# Short task
Could you copy every one of the rows below back out word for word, with nothing changed?

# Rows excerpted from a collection
========================================

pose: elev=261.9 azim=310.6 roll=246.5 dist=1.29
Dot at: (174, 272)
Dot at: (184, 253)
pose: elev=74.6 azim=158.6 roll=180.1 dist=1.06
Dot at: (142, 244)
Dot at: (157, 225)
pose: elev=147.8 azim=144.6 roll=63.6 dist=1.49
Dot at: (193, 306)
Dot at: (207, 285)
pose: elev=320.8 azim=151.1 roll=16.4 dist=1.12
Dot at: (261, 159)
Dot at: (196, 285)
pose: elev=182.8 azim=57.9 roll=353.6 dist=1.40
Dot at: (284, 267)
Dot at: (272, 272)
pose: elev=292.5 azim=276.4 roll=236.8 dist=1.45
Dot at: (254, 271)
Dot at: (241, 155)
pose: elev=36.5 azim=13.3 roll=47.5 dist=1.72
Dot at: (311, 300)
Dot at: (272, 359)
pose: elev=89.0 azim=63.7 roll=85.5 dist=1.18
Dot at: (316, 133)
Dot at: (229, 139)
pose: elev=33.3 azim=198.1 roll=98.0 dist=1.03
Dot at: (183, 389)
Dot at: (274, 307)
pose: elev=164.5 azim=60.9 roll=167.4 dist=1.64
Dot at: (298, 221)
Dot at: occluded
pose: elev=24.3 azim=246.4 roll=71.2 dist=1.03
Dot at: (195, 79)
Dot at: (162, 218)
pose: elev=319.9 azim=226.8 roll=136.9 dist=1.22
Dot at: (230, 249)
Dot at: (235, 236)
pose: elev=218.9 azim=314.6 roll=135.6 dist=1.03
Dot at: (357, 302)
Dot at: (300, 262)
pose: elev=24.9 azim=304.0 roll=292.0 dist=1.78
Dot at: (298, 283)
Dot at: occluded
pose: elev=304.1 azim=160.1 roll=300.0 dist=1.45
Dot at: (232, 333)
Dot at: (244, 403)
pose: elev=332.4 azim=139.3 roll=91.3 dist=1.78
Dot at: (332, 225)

========================================

# Correct output
pose: elev=261.9 azim=310.6 roll=246.5 dist=1.29
Dot at: (174, 272)
Dot at: (184, 253)
pose: elev=74.6 azim=158.6 roll=180.1 dist=1.06
Dot at: (142, 244)
Dot at: (157, 225)
pose: elev=147.8 azim=144.6 roll=63.6 dist=1.49
Dot at: (193, 306)
Dot at: (207, 285)
pose: elev=320.8 azim=151.1 roll=16.4 dist=1.12
Dot at: (261, 159)
Dot at: (196, 285)
pose: elev=182.8 azim=57.9 roll=353.6 dist=1.40
Dot at: (284, 267)
Dot at: (272, 272)
pose: elev=292.5 azim=276.4 roll=236.8 dist=1.45
Dot at: (254, 271)
Dot at: (241, 155)
pose: elev=36.5 azim=13.3 roll=47.5 dist=1.72
Dot at: (311, 300)
Dot at: (272, 359)
pose: elev=89.0 azim=63.7 roll=85.5 dist=1.18
Dot at: (316, 133)
Dot at: (229, 139)
pose: elev=33.3 azim=198.1 roll=98.0 dist=1.03
Dot at: (183, 389)
Dot at: (274, 307)
pose: elev=164.5 azim=60.9 roll=167.4 dist=1.64
Dot at: (298, 221)
Dot at: occluded
pose: elev=24.3 azim=246.4 roll=71.2 dist=1.03
Dot at: (195, 79)
Dot at: (162, 218)
pose: elev=319.9 azim=226.8 roll=136.9 dist=1.22
Dot at: (230, 249)
Dot at: (235, 236)
pose: elev=218.9 azim=314.6 roll=135.6 dist=1.03
Dot at: (357, 302)
Dot at: (300, 262)
pose: elev=24.9 azim=304.0 roll=292.0 dist=1.78
Dot at: (298, 283)
Dot at: occluded
pose: elev=304.1 azim=160.1 roll=300.0 dist=1.45
Dot at: (232, 333)
Dot at: (244, 403)
pose: elev=332.4 azim=139.3 roll=91.3 dist=1.78
Dot at: (332, 225)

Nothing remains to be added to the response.